No es un cuento chino

Jueves, 12 de marzo de 2020

La psicosis y un cierto grado de cordura en materia sanitaria, están provocando la masiva suspensión de actividades. Y la gastronomía no está exenta de la paralización de actividades. Si hasta el propio ministro de Salud dijo en su momento que la enfermedad no iba a entrar en la Argentina.

A esta altura de los acontecimientos uno se pregunta realmente hasta dónde llegarán los efectos del Coronavirus. Desde 31 de diciembre del año pasado, cuando apareció la enfermedad en Wuhan, China, la enfermedad ha ido en progresivo aumento al transformarse en una pandemia de alcances por ahora imposibles de dimensionar.

En nuestro país, hasta la fecha solo hubo un muerto (persona mayor con antecedentes que lo ponían en riesgo no solo por la edad) y un puñado de infectados, todos provenientes de Europa, adonde habían viajado por diferentes razones.

El inefable ministro de Salud de la Nación, Ginés González García, dijo semanas atrás que nuestro país no corría riesgos debido a su lejanía con China y a que las temperaturas calurosas impiden la propagación del virus. Claro, no contaba con que al tratarse de una enfermedad exótica (importada, afirmó luego el ministro), cualquier persona que ingresara al país podía estar contagiada y por ende, transmitirla a otros seres humanos.

Los controles se hicieron tarde y en forma casi amateur. Pero ahora hay que hacerle frente a la situación y, aunque nos pese, a medida que pase el tiempo y se acrecienta la cantidad de casos, habrá que ser drásticos y suspender todas las actividades fuera de casa.

En el mundo de la gastronomía, ya comenzó a conocerse la suspensión de distintas actividades. Por ejemplo, la Feria Masticar se postergó para la primavera. Le Marché también se suspendió hasta nuevo aviso.

Por su parte, Asia Fest se reprogramó para el mes de octubre. Y el parrillero Carlos "Pati" López ya se encontraba en Noruega para asar renos en Ártico, cuando se enteró de la suspensión del evento.

Por el momento, en la ciudad de Buenos Aires y otras provincias, ya se dispuso que los espectáculos masivos se realicen sin público, aun cuando sean al aire libre.

Por ahora los restaurantes seguirán ofreciendo comidas, los súper venden normalmente alimentos y los medios de transporte funcionan normalmente. No sabemos hasta cuándo, si quizá pronto tengamos que entrar todos en cuarentena.

Se sabe, no es un cuento chino. Y este sería otro caso de zoonosis, como lo fue la Gripe Aviar que apareció en su momento en Hong Kong, o el mal de la vaca loca, que tuvo su primera manifestación en Gran Bretaña y se transmitió al ser humano provocando numerosas muertes.

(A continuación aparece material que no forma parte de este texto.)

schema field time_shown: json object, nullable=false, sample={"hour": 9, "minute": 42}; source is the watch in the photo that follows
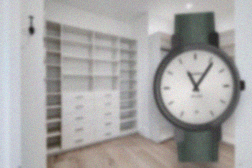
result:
{"hour": 11, "minute": 6}
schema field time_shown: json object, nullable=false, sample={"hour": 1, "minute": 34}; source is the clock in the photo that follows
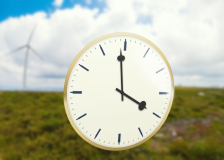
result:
{"hour": 3, "minute": 59}
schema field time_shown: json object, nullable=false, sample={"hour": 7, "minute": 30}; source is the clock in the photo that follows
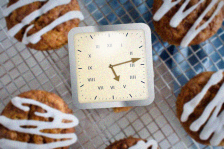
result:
{"hour": 5, "minute": 13}
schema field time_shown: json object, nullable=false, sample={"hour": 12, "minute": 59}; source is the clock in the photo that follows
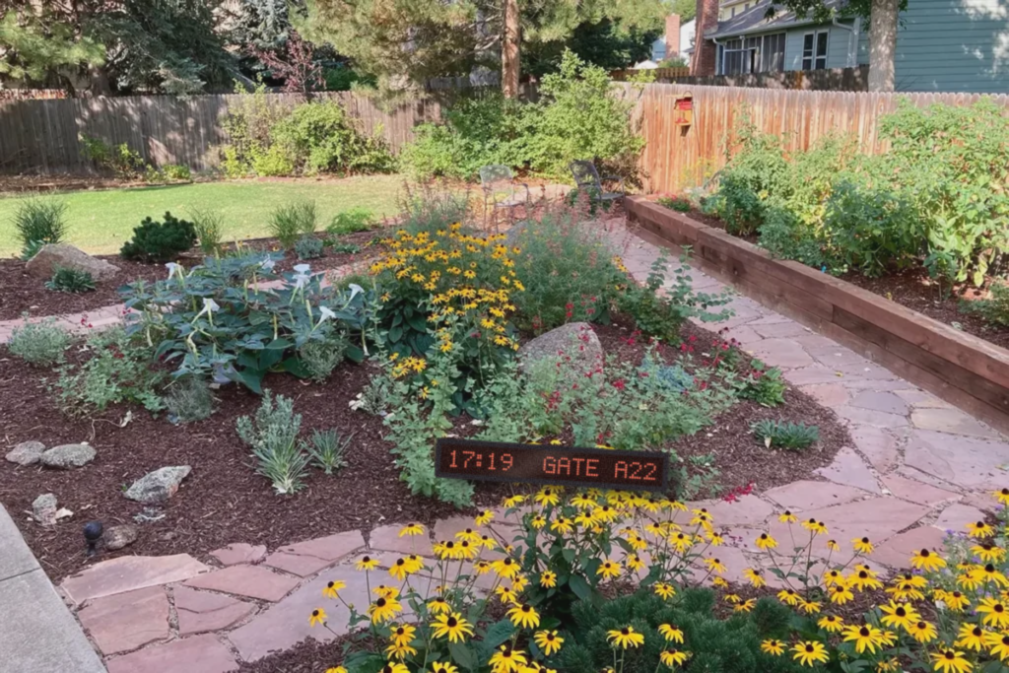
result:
{"hour": 17, "minute": 19}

Tanto el Coronavirus como la Gripe Aviar, surgieron en los famosos mercados chinos, donde es habitual la comercialización de un centenar de especies de animales vivos. Cuentan que en el Mercado de Wuhan venden cachorros de lobos, perros y camellos, entre otras rarezas.

En cuanto a este nuevo flagelo que afecta hoy al mundo, se especula que serían los murciélagos o tal vez las civetas (bastante parecidos a los anteriores) los transmisores del virus.

Quizá haya llegado el momento en que los chinos deban modificar algunas de sus excéntricas costumbres ancestrales. Una de ellas es el consumo de cualquier tipo de animales que se pueden comprar vivos en los mercados.

El Coronavirus no es precisamente un cuento chino. Ni la culpa la tienen los comunistas como leímos por ahí. Los científicos estiman que la pandemia estaría controlada recién para junio próximo. Pero la medicina no es una ciencia exacta y puede pasar cualquier cosa.

No queremos ni imaginar el problema que se generaría si se tuvieran que cerrar provisoriamente restaurantes, y supermercados o cualquier tipo de comercio del rubro alimenticio.

El tiempo dirá si estamos dando por el pito más de lo que el pito vale, o bien si estamos en presencia de una pandemia mucho más perjudicial de lo que suponía la ingenuidad del ministro de Salud de nuestro país.